As AMC Entertainment winds down an ill-fated plan to raise fresh capital and bolster its pandemic-battered coffers, the multiplex chain’s stock price, once bolstered by bored day traders, has fallen below $2.
That’s down 62.5% in under two weeks, following a judge’s approval of a revised shareholder settlement which in turn allowed the company to begin converting AMC Preferred Equity, or APE, stock units to regular shares. The issuance of APE units and the undoing of that plan have seemed equally unpopular with investors.
Eliminating the APE in theory should allow the theater chain to raise money, at the cost of diluting existing AMC shareholders. At the close of trading Wednesday, shares had fallen to $1.95. AMC plans to complete a 1:10 reverse split Thursday, which would effectively boost its per-share price.
A shaky pandemic recovery
The global COVID pandemic inflicted massive losses on AMC as governments ordered theaters closed. Even when vaccines began rolling out in early 2021, studios continued to hold back on prime theatrical releases or put them on streaming services in lieu of or along with concurrent theatrical exhibition.

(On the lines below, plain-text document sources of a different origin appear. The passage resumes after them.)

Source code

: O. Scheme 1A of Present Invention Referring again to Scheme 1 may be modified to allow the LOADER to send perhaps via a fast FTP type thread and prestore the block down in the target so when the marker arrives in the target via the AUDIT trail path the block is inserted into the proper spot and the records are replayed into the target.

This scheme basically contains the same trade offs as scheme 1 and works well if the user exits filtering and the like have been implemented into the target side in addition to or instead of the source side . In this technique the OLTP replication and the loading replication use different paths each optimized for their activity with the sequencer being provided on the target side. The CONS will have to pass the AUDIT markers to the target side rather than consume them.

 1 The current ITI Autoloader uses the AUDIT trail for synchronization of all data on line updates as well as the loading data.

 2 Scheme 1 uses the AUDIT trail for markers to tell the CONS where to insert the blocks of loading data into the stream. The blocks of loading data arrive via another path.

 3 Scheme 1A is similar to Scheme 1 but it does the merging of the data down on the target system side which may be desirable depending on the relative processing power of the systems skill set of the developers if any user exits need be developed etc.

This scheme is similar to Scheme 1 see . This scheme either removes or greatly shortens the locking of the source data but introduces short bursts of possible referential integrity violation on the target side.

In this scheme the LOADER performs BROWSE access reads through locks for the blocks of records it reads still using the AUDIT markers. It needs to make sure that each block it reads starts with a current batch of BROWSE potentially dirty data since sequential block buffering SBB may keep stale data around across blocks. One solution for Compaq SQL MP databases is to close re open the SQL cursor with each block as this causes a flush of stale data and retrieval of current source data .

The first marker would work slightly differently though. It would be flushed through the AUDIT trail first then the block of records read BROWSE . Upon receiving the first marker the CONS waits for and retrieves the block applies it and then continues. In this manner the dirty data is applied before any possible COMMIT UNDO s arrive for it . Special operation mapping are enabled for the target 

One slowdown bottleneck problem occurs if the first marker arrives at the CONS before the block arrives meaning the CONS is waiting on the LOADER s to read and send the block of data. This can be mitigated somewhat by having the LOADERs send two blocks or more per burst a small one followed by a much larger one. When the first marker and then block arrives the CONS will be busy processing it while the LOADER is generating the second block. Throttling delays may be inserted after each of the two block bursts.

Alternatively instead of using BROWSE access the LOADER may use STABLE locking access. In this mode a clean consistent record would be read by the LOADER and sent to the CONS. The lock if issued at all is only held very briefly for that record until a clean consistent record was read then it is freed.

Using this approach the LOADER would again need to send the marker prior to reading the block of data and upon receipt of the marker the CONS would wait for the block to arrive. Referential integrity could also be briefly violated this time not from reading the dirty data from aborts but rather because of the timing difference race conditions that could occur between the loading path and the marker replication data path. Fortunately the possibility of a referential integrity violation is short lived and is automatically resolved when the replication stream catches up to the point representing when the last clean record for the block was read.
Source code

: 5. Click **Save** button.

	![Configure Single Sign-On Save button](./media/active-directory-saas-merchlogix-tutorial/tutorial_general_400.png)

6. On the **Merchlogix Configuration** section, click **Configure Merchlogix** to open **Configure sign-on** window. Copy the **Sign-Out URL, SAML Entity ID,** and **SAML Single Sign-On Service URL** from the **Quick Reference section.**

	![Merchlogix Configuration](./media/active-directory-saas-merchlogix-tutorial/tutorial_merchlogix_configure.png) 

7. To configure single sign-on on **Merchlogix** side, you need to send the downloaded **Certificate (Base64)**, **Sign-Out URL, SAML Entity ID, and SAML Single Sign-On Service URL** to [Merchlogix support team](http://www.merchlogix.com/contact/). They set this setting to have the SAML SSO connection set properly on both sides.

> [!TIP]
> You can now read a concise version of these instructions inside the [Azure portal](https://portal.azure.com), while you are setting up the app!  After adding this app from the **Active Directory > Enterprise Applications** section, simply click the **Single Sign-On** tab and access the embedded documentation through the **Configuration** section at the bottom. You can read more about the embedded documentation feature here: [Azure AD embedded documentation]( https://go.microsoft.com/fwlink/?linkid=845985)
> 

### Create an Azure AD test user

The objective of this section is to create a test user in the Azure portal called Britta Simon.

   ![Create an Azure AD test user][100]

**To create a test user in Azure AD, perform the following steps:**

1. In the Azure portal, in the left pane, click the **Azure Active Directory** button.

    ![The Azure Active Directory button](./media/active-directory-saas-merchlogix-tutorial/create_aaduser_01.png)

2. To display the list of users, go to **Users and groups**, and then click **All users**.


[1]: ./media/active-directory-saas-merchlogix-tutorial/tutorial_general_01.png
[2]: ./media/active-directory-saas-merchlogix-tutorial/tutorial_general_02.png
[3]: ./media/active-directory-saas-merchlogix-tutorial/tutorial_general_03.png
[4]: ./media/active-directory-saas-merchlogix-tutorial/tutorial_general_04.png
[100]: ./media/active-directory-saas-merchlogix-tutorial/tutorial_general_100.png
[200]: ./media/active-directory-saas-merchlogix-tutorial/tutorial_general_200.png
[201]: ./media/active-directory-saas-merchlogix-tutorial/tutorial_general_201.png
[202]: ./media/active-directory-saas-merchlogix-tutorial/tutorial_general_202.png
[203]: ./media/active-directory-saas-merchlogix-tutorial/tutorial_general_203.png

That was both due to COVID-related concerns and Wall Street pressure to juice streaming content and subscription figures. It’s taken a while for Hollywood to reverse course: 2023 has truly been the first year with a theatrical slate approximating pre-COVID levels in volume.
AMC lucked out in early 2021 when the company became a meme stock, with shares peaking above $70.
The APE units were an attempt to capitalize on the internet craze. But after the company issued them in August 2022, shareholders sued, which essentially froze the company’s efforts to raise capital.
A judge rejected the initial settlement on July 21 but approved a revised settlement on Aug. 11, and the stock has been in free fall ever since. That’s largely because the unwinding of the APE plan meant dilution for existing shareholders, eroding the value of their stakes. And that’s before the company issues even more new shares to raise much-needed cash.
Is bankruptcy in the cards?
“Barbie” and “Oppenheimer” gave AMC its biggest revenue month ever in July. But investors, looking forward, see an industry in the grips of a massive labor stoppage and question AMC’s long-term health if the strikes cause gaps in the release calendar like the industry saw in 2021 and 2022.
AMC CEO Adam Aron has been vocal about making liquidity the top priority.
“The dumbest thing we could ever do as a company is run out of cash,” said Aron during the company’s most recent earnings call.
The problem is that what’s good for the company — raising more cash — may not be great for investors. But dilution is preferable to bankruptcy, where shareholders might get wiped out altogether.
Ross Gerber, CEO of Gerber Kawasaki Asset Management, doubts the company will truly go belly-up anytime soon.
“AMC is one of the better brands in the movie business,” he said. “$5 billion in debt would be peanuts for an Amazon or an Apple,” he continued, noting that a recent shift in the legal landscape around theater ownership with the expiration of the Paramount Decrees meant that a studio could just buy the theater chain.
While that notion seemed less likely when COVID put the fate of the industry in peril, a recovering theatrical marketplace makes owning a theater chain more enticing.
Gerber also noted the sheer number of businesses, both within the industry and in terms of neighboring economic activity, that depend on a vibrant mutiplex industry. It’s still the center of activity at many a shopping mall, and studios increasingly eye theatrical revenue as a much-needed component of their businesses’ overall profitability.
Like any good ongoing cinematic saga, this one is to be continued. Will AMC raise enough money to stave off a stock collapse and wait out the full revival of the box office? Will the movie business ever get back to pre-pandemic levels? It would be a gripping script to pen if the Writers Guild weren’t on strike.
AMC Theaters declined TheWrap’s request for comment.